Stars - for Stephen

A star is an incredible thing. Tiny pinpricks of light which speckle the night sky, humanity has perpetually been fascinated by them. Holes in the firmament, permanent affixations to the celestial sphere, guiding beacons for lost travellers, nuclear power-stations of colossal scale, the twinkle in a lovers eye after a particularly bad pun; history is alive with descriptions of them given by scholars and simpletons alike from all walks of life.
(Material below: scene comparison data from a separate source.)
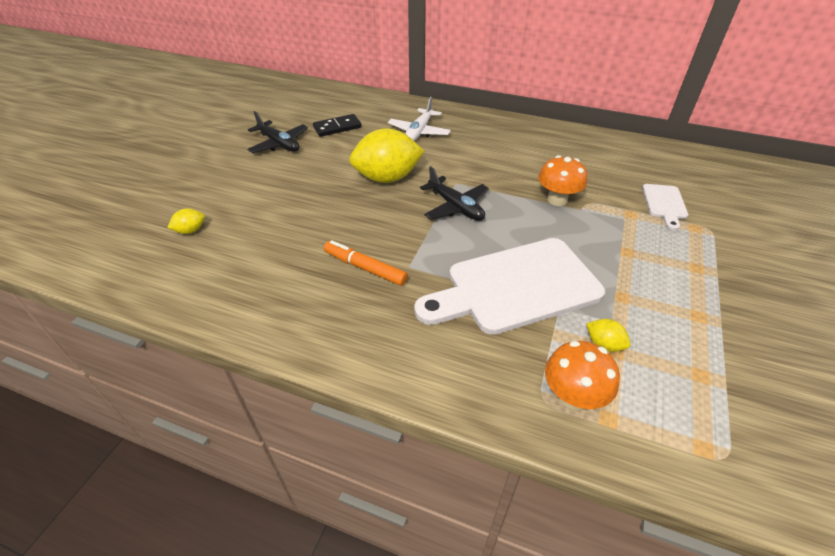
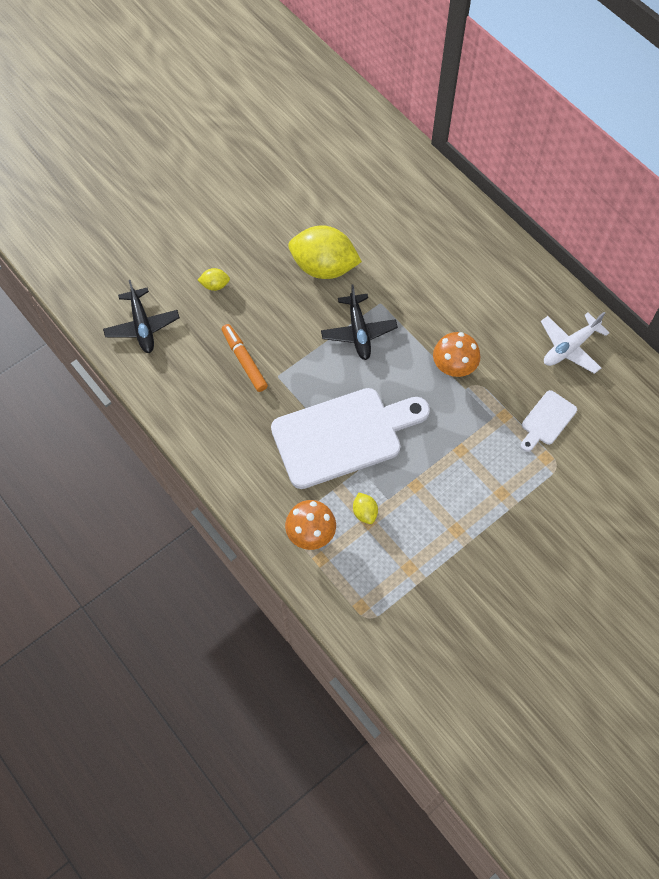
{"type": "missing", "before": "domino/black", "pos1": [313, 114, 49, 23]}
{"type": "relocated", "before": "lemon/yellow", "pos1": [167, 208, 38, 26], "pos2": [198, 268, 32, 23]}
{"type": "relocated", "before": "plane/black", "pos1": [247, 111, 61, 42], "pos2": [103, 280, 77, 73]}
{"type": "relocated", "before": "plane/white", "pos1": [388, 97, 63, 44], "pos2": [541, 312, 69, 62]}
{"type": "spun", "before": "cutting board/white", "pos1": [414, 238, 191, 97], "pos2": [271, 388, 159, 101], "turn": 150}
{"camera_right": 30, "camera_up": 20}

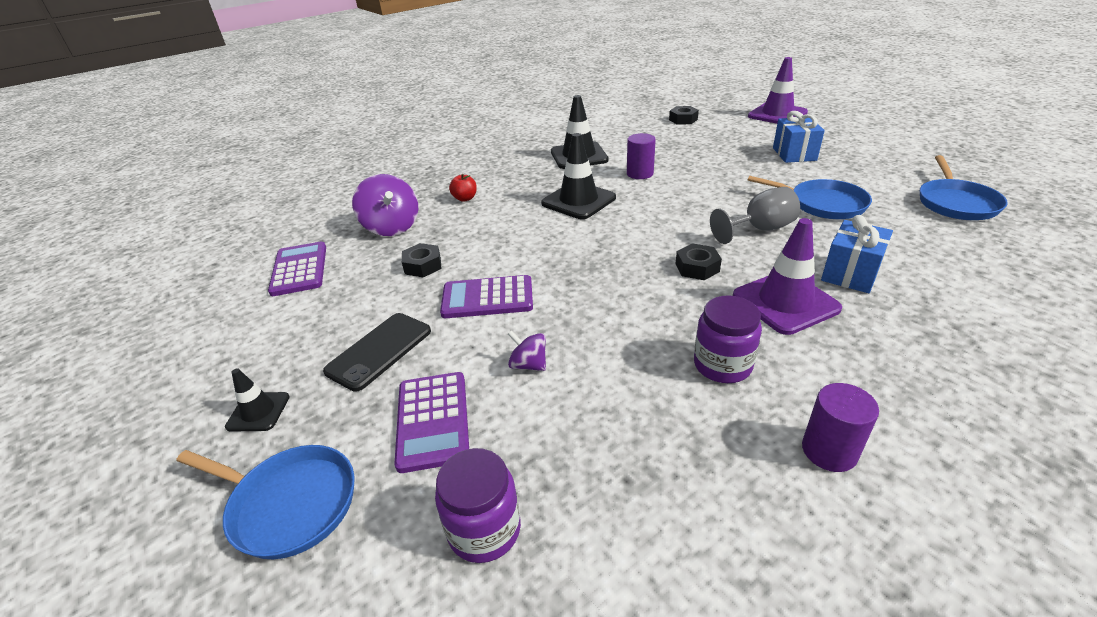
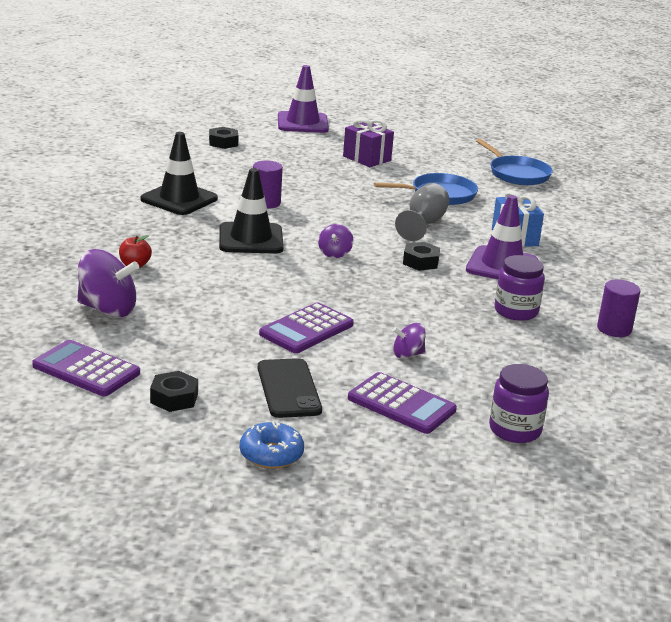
{"type": "missing", "before": "pan/blue", "pos1": [176, 445, 178, 114]}
{"type": "appeared", "after": "spinning top/purple", "pos2": [318, 224, 35, 34]}
{"type": "relocated", "before": "nut/black", "pos1": [402, 243, 40, 34], "pos2": [150, 371, 48, 41]}
{"type": "exchanged", "before": "traffic cone/black", "after": "donut/blue", "pos1": [225, 369, 65, 63], "pos2": [240, 422, 64, 47]}
{"type": "colour", "before": "gift/blue", "after": "gift/purple", "pos1": [773, 111, 52, 52], "pos2": [343, 118, 51, 49]}
{"camera_right": -50, "camera_up": -10}

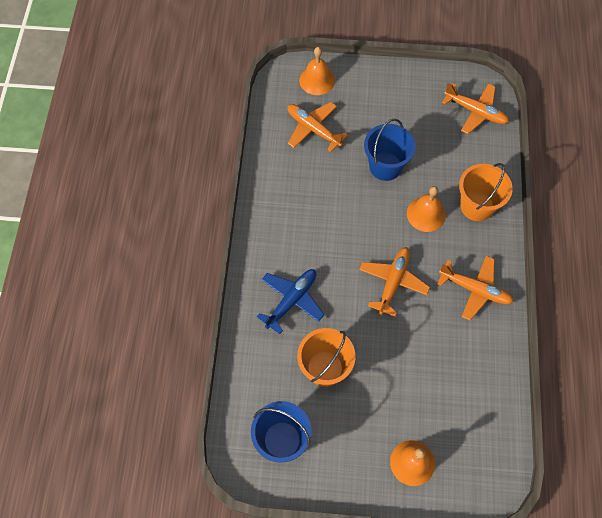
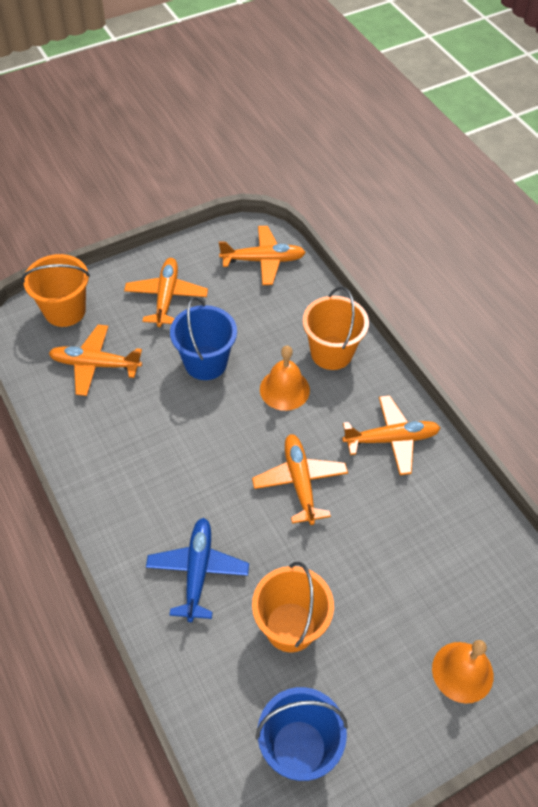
{"type": "appeared", "after": "plane/orange", "pos2": [124, 258, 84, 69]}
{"type": "exchanged", "before": "bell/orange", "after": "bucket/orange", "pos1": [299, 47, 36, 48], "pos2": [21, 254, 69, 73]}
{"camera_right": -35, "camera_up": -10}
Universally it is accepted that a clear night sky is one of the most beautiful sights available. It isn't prohibitive; anyone can look up on a clear night, kings and beggars, office drones and CEOs, Scientists and painters and they can all marvel. Further, the nightsky is the most complicated thing that we can readily observe, by looking up you are looking at the only genuine infinity that can be put into context, you are simultaneously looking at nothing and everything, looking backwards in time as distance stretches away to the beginning of the Universe. 

To the everyday person this is beyond comprehension and so we do not try to comprehend it. To the highest majority of the global population this is merely a fascination, something to be marvelled at, to enjoy and to occasionally use as a meagre inspiration for crap blog posts or 'inspirational' Instagram pictures. For a select few however it is not enough to look up and go "wow", for a select few there is a need to look up and go "why?" The latter find the former hard to comprehend and vice versa.

One of the people asking "why" was Stephen Hawking, a person who sadly died last week. A person who by all accounts was at the forefront of that tiny percentage of us asking "why". It was not his asking "why" that truly set him apart however, Stephen Hawking asked "why" and then he helped the rest of us to ask the same questions. He discovered and understood these phenomenally complicated situations and without dumbing them down was able to unravel them and present them to a world of laymen clearly and thoughtfully without them losing any of their initial lustre. 

People like him are the reason we know the earth moves around the sun, how we understand the movements of planets, of the moon, the effects of solar storms in our atmosphere, the reasons why in 1006 AD a new star appeared in the skies as a supernova, why we understand bursts of microwave radiation, background radiation, how we put men on the moon, flew robots as big as cars to mars, have sent a satellite beyond the limits of our solar system, can see the beauty of nebulae millions of miles away, have visual evidence of billions of other galaxies and are right now moving closer to becoming an interplanetary species within my lifetime. 

Without the world behind it, Science would not progress, without the interest of everyone on the ground the funding would dry up, if it were only a select few at the top of the IQ charts who understood what was happening beyond the limits of our atmosphere then the atmosphere would be our limit. We could not have pushed through the barriers we have and continue to without people like Stephen Hawking leading the charge with a rallying cry that genuinely inspires armies of billions. 

And so the stars are a little closer today than they were 76 years ago, not because our rockets are bigger, our telescopes more refined or our astronauts of better quality. It is because people like Stephen Hawking can see the benefit in exciting the world to science, to the study of the unexplained and the pursuit of exceeding the limits that have been set upon you. It is one thing to ask "why", it is quite another to provoke the world to ask "why" with you.